Data below:
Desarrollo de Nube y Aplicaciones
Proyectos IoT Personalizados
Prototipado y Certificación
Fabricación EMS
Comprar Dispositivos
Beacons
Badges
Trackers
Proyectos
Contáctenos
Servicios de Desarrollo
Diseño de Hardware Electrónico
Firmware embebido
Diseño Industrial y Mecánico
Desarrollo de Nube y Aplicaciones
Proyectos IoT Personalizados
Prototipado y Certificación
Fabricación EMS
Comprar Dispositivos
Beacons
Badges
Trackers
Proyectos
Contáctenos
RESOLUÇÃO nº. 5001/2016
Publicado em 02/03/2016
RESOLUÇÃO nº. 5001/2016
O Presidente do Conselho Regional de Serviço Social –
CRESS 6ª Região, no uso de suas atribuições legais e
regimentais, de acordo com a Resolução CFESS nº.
End of Data.
Data below:
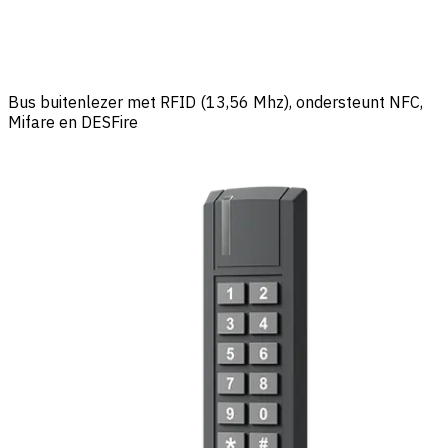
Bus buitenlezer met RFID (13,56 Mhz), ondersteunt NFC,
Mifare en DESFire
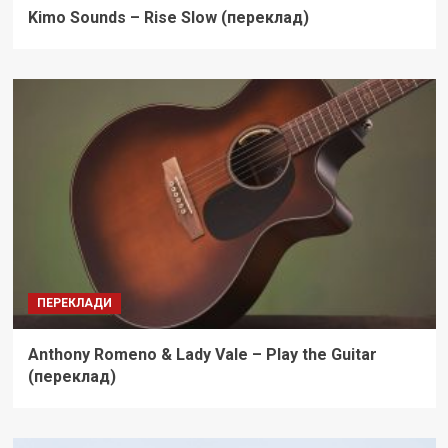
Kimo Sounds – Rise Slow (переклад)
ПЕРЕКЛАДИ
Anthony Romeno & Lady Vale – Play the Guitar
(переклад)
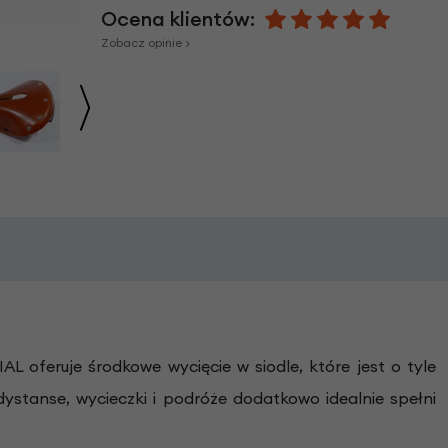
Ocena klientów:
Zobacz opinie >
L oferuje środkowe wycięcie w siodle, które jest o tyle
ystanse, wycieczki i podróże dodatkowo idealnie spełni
End of Data.
* [Task instructions]:
Quote the data verbatim from the line containing "Bus buitenlezer met" up to and including the line containing "ystanse, wycieczki i", and leave the pictures out.

* [Problem solution]:
Bus buitenlezer met RFID (13,56 Mhz), ondersteunt NFC,
Mifare en DESFire
Kimo Sounds – Rise Slow (переклад)
ПЕРЕКЛАДИ
Anthony Romeno & Lady Vale – Play the Guitar
(переклад)
Ocena klientów:
Zobacz opinie >
L oferuje środkowe wycięcie w siodle, które jest o tyle
ystanse, wycieczki i podróże dodatkowo idealnie spełni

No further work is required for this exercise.